Causa-me espanto e grande tristeza ver alguns judeus crentes em Jesus, que não se desapegam da lei de Moisés! Falo como judeu-cristão: em tudo inserem um espírito religioso e judaizante! Para estes, Paulo não era apóstolo, mas rabino; Jesus não é Jesus, mas Yeshua; Yeshua é Mashiach, mas não é Deus; Deus é trino, mas o Pai é maior que o Filho e que o Espírito Santo; a Palavra é inspirada, mas a Torah é maior que as demais escrituras! E assim são formalizadas as heresias e desenvolvidas falsas doutrinas, fruto da dureza de cerviz e de corações endurecidos pelo legalismo e pelo espírito de religiosidade.

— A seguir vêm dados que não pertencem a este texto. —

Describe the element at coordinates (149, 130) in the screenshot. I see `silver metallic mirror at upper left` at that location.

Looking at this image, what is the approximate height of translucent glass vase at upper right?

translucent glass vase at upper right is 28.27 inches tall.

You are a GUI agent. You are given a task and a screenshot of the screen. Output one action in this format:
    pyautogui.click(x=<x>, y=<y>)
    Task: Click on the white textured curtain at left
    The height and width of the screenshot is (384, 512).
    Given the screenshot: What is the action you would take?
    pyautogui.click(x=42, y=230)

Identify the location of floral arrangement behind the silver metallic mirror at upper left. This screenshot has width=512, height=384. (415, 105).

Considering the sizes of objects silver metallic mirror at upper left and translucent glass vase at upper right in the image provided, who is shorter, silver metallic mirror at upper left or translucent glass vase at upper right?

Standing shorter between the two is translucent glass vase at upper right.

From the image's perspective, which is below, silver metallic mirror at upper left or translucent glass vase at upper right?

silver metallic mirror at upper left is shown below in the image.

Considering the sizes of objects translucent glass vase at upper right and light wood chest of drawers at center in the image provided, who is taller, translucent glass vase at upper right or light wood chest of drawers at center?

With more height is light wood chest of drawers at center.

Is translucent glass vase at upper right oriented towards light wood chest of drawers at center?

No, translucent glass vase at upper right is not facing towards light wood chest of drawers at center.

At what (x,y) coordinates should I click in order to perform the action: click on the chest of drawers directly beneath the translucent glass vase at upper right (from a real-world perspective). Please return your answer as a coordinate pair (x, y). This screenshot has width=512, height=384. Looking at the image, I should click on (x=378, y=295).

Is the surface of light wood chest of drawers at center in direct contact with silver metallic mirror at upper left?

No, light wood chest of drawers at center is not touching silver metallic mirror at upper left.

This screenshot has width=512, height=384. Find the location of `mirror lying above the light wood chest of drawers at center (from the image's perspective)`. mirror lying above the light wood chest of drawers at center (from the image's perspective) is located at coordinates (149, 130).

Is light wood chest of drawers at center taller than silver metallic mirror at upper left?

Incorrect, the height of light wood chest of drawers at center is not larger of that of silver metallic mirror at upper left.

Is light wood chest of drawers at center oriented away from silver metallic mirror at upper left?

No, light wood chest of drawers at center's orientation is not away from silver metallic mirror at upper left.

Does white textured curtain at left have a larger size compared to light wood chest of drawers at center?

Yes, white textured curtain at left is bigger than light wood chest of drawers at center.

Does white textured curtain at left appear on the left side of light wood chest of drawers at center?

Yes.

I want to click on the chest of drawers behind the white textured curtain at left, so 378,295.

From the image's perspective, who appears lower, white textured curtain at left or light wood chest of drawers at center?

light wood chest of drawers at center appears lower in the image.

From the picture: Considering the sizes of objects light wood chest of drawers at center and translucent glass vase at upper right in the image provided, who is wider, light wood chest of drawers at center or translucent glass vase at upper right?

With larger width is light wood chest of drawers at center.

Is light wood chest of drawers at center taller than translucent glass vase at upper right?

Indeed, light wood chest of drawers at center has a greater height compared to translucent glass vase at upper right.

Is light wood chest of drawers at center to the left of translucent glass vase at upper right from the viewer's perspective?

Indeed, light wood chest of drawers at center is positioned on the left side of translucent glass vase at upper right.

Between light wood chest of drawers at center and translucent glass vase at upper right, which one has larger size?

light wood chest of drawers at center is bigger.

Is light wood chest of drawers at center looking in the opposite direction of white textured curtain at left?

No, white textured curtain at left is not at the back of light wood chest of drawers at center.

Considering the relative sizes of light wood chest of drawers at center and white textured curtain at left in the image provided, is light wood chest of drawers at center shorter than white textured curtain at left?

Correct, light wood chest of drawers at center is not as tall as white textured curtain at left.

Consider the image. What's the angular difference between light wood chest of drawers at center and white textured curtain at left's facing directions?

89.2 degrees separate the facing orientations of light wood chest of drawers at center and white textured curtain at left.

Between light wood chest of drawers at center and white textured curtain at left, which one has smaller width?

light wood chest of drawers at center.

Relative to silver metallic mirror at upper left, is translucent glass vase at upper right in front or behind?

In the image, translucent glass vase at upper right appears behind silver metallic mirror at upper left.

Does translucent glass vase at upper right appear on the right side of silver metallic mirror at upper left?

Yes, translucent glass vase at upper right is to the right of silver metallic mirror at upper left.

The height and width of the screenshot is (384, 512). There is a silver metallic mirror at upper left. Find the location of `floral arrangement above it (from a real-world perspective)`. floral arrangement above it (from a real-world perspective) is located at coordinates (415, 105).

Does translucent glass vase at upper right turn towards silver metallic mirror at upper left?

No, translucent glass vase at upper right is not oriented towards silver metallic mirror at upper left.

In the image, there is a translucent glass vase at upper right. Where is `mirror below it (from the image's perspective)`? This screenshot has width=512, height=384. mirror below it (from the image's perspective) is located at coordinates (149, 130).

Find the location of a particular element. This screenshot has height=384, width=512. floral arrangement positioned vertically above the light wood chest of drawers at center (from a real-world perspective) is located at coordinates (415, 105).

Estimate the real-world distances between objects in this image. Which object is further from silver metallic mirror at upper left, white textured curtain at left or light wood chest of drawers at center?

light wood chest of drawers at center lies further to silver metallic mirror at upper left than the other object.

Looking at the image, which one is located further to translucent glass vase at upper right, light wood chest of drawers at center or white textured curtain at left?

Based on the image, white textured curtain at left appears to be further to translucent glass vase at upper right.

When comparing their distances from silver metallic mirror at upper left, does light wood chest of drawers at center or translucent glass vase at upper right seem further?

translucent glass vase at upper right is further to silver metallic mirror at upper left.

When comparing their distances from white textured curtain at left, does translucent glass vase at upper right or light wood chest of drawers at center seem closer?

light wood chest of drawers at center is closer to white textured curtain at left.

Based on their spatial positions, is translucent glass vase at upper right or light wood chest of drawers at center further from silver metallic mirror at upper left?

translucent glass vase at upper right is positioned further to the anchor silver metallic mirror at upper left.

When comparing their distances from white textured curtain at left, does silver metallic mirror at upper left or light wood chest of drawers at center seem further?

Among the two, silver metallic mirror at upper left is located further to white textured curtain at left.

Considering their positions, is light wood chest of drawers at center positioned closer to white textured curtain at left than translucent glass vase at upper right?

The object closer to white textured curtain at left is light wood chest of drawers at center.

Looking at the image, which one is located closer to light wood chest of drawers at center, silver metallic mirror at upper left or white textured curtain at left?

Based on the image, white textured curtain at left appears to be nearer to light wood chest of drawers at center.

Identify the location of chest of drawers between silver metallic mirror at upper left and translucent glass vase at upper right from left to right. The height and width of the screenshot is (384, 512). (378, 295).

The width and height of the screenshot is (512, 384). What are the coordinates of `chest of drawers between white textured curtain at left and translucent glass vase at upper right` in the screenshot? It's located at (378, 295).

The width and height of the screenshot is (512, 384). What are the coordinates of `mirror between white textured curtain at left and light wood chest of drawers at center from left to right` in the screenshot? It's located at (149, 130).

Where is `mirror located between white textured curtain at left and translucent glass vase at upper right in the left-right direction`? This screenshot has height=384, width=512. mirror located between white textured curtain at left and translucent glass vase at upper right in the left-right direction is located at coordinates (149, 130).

A Bíblia diz que há um novo e vivo caminho consagrado pelo véu, isto é, pela carne de Jesus Cristo. Não há outro caminho! Aquele que lança mão do arado e olha para trás não está apto para entrar no reino de Deus (Lc.9:62)! O caminho de Deus é perfeito (Sl.18:30-a)! Assim, não percamos jamais o foco de que o evangelho é o poder de Deus para a salvação de todo aquele que crê, primeiro do judeu, e também do grego. Todavia, este evangelho isenta-nos da Torah!